Sunday 3 March 2019

Cougar

by Rosie Lewenstein

seen at the Orange Tree Theatre Richmond on 2 March 2019

Chelsea Walker directs Charlotte Randle as Leila and Mike Noble as John in a new play in which Leila, an ambitious and successful woman lobbying big business to recognise and take action to mitigate climate change takes up with John, a young bartender whom she meets at a conference and takes around the world with her on the proviso that he does not demand too much of her or fall in love with her.
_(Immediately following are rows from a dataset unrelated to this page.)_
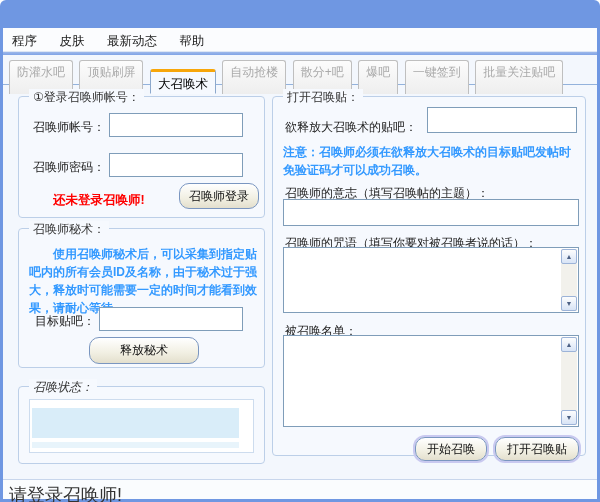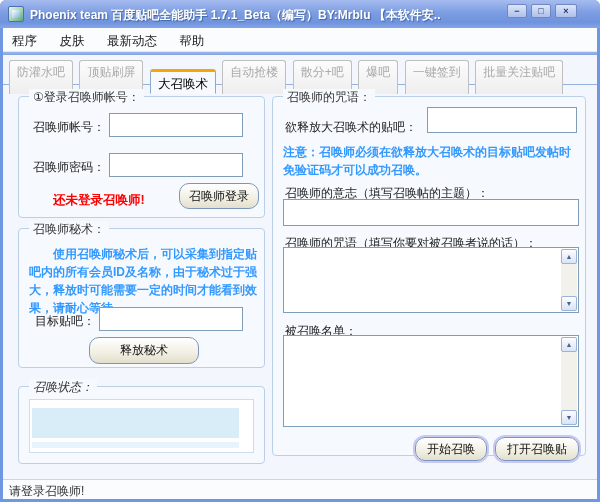"Phoenix team 百度贴吧全能助手" div.titlebar { html: <div> <div></div> <div>Phoenix team 百度贴吧全能助手 1.7.1_Beta（编写）BY:Mrblu 【本软件安..</div> <div>−</div> <div>□</div> <div>×</div> </div> -> none }
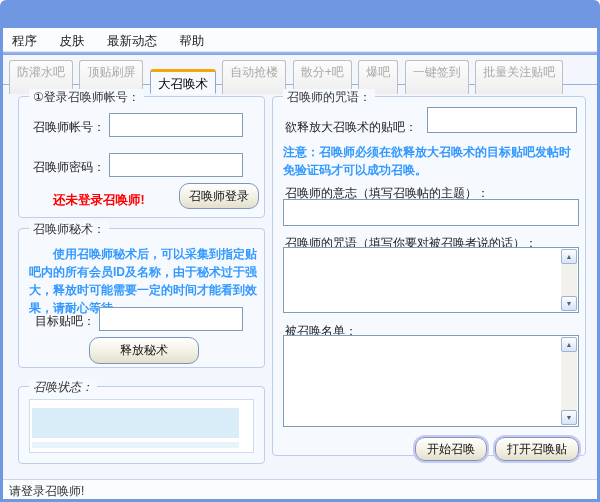"召唤师的咒语：" div.group-title { text: 召唤师的咒语 -> 打开召唤贴 }
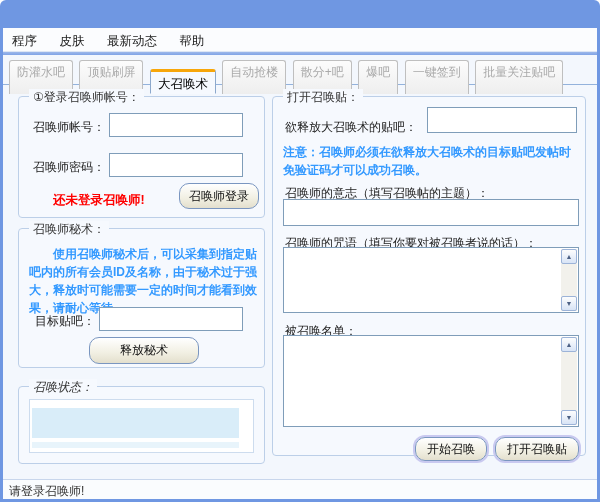"请登录召唤师!" .statusbar { font-size: 12px -> 18px }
The escalating global crisis is a constant background to the difficult relationship between Leila and John: she is used to controlling all aspects of her life in the service of her job (which she sees as extremely valuable, and hence worthy of personal sacrifice) and perhaps is therefore fearful of too intimate a relationship at an emotional level (she is more than happy with physical intimacy); he is grateful for her attention and happy to experience the whirlwind of travel on offer, but also feels shut out and to some extent used. The imbalances of the personal encounter are perhaps not so very different from the more commonly examined situation of a powerful businessman whose wife or partner is meant only to function in the 'private' or 'domestic' sphere of his life; it's unusual and refreshing to watch a play where these stereotypical gender roles are, in effect, reversed. The problems arise, as they always do, from a perhaps chronic mismatch of priorities, and are dismayingly familiar.

The trajectory of Leila and John's relationships is mapped out in a series of anonymous hotel rooms, rendered for us in one generic space (brilliantly designed by Rosanna Vize and lit by Jess Bernberg) which does duty for any number of international convention centres. The play jumps around in time, giving a jarring sense that there is always a dangerous undercurrent of crisis even when things are happy and expansive on the surface. In the unforgiving intimacy of the Orange Tree the two actors manage the shifts of tone supported by sudden changes of lighting to indicate the change of venue, often after only a few brief phrases, and often returning to a scene already started some lighting cues before. 

The encroaching climate catastrophe is of course the constant preoccupation of Leila's job, but apart from a brief scene in which she rehearses a speech, we are not preached at on this subject. The two are often in hot and uncomfortable, and allegedly dangerous, places but on the whole it is left for us to decide whether extremes of climate are responsible for the increasingly erratic behaviour of Leila and John, or for the decreasing availability of creature comforts in the hotels. Only the stark appearance of a wild-eyed and bloodstained young man bringing them a piece of meat (he had previously appeared, also wordlessly, as a very suave waiter providing room service in a calmer time) indicates a more serious deterioration in the outside world.

Running for about eighty uninterrupted minutes, the play succeeds in covering a lot of ground in showing us the rocky and ultimately broken relationship between Leila and John; the intercut short scenes, though demanding a great deal of attention to follow, are nonetheless effective in giving us the sense of a truthful insight into two needy people who are not quite able to rise to the occasion the other demands. But perhaps the demands themselves are not fair; that question is left for us to consider.